In the spirit of equivocation when I look at the world we live in and and note 
the trends then I feel worse, not better.

-David Leibs

On Oct 31, 2013, at 11:10 AM, David Barbour <[email protected]> wrote:

> The phrase "Worse is better" involves an equivocation - the 'worse' and 
> 'better' properties are applied in completely different domains (technical 
> quality vs. market success). But, hate it or not, it is undeniable that 
> "worse is better" philosophy has been historically successful. 
> 
> 
> On Thu, Oct 31, 2013 at 12:50 PM, David Leibs <[email protected]> wrote:
> Hi Chris,
> I get your point but I have really grown to dislike that phrase "Worse is 
> Better".  Worse is never better.  Worse is always worse and worse never 
> reduces to better under any set of natural rewrite rules.
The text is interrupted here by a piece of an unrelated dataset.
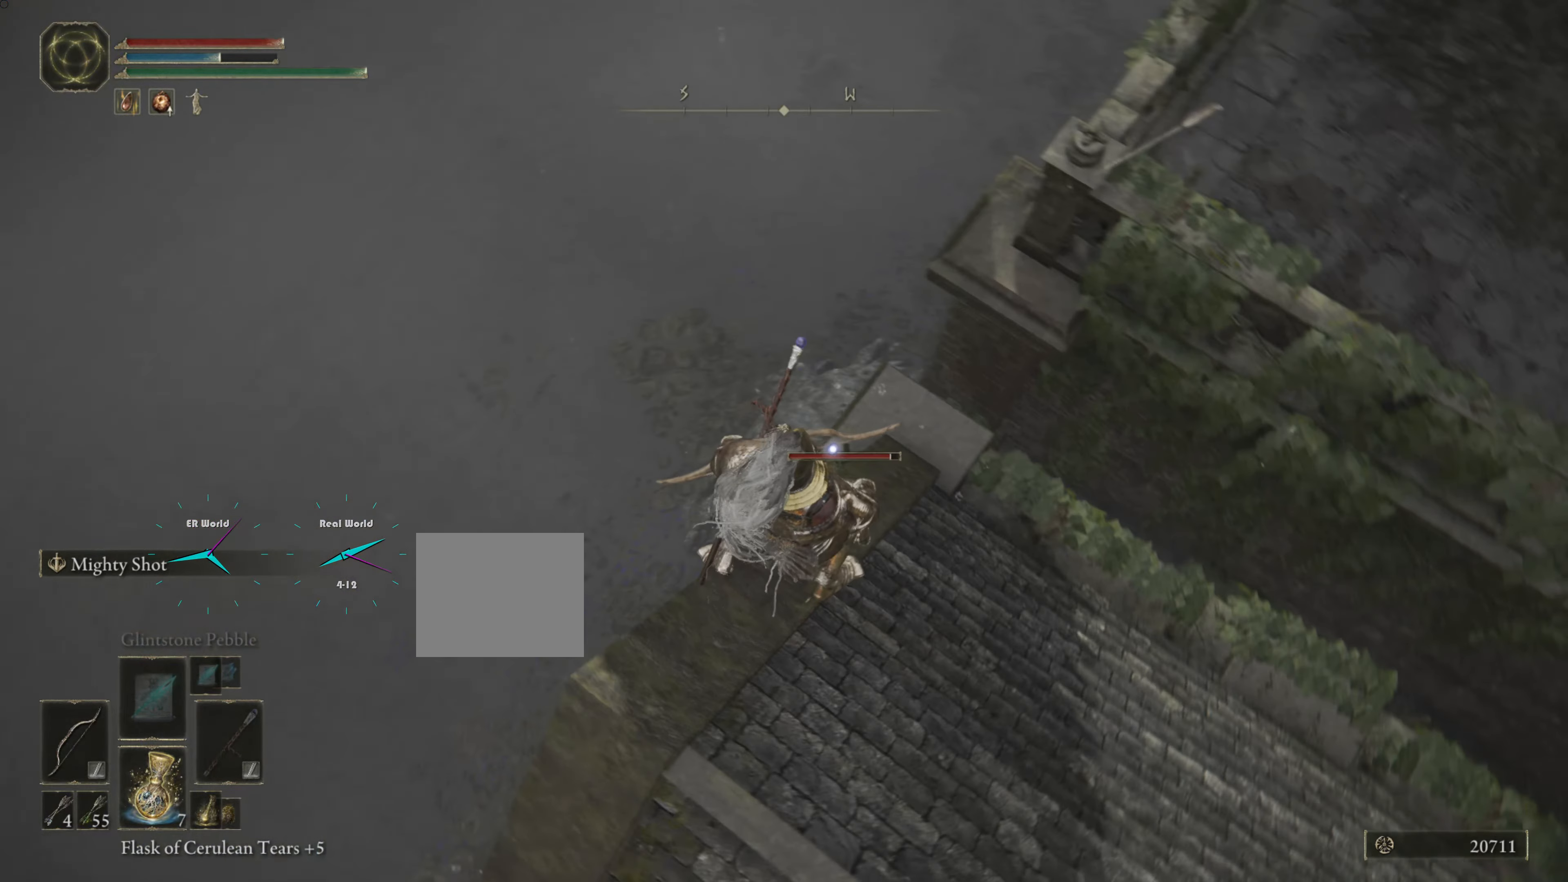
{"buttons": [], "left_stick": "center", "right_stick": "center", "events": []}
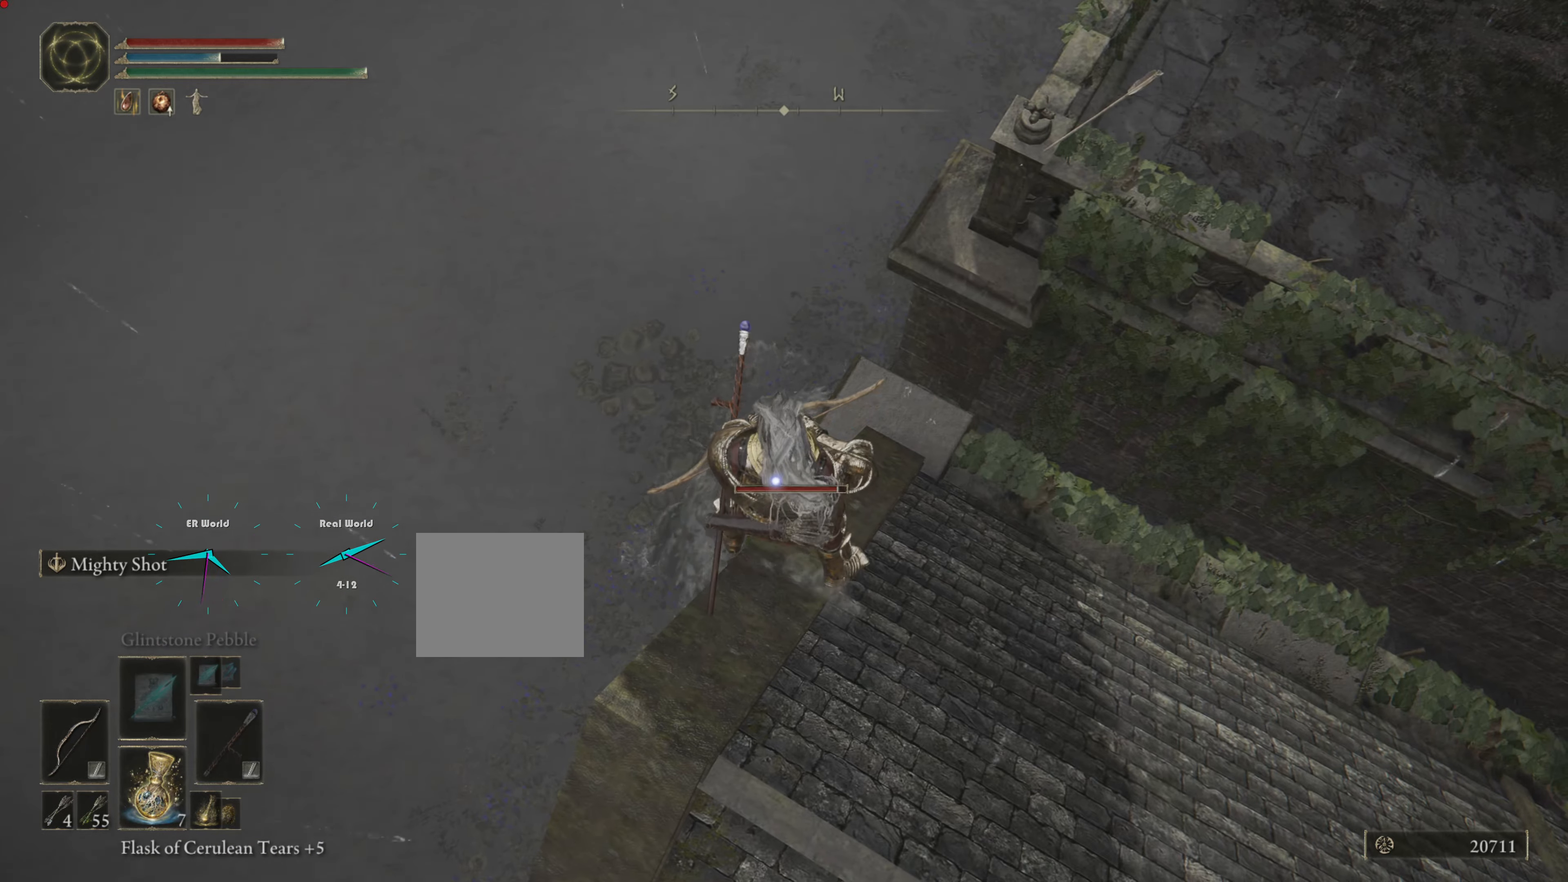
{"buttons": [], "left_stick": "center", "right_stick": "center", "events": []}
Yes there are 
> advantages in the short term to being first to market and things that are 
> worse can have more mindshare in the arena of public opinion.  
> 
> "Worse is Better" sounds like some kind of apology to me.
> 
> cheers,
> -David Leibs
> 
> On Oct 31, 2013, at 10:37 AM, Chris Warburton <[email protected]> 
> wrote:
> 
>> Unfortunately, a big factor is also the first-to-market pressure,
>> otherwise known as 'Worse Is Better': you can reduce the effort required
>> to implement a system by increasing the effort required to use it. The
>> classic example is C vs LISP, but a common one these days is
>> multithreading vs actors, coroutines, etc.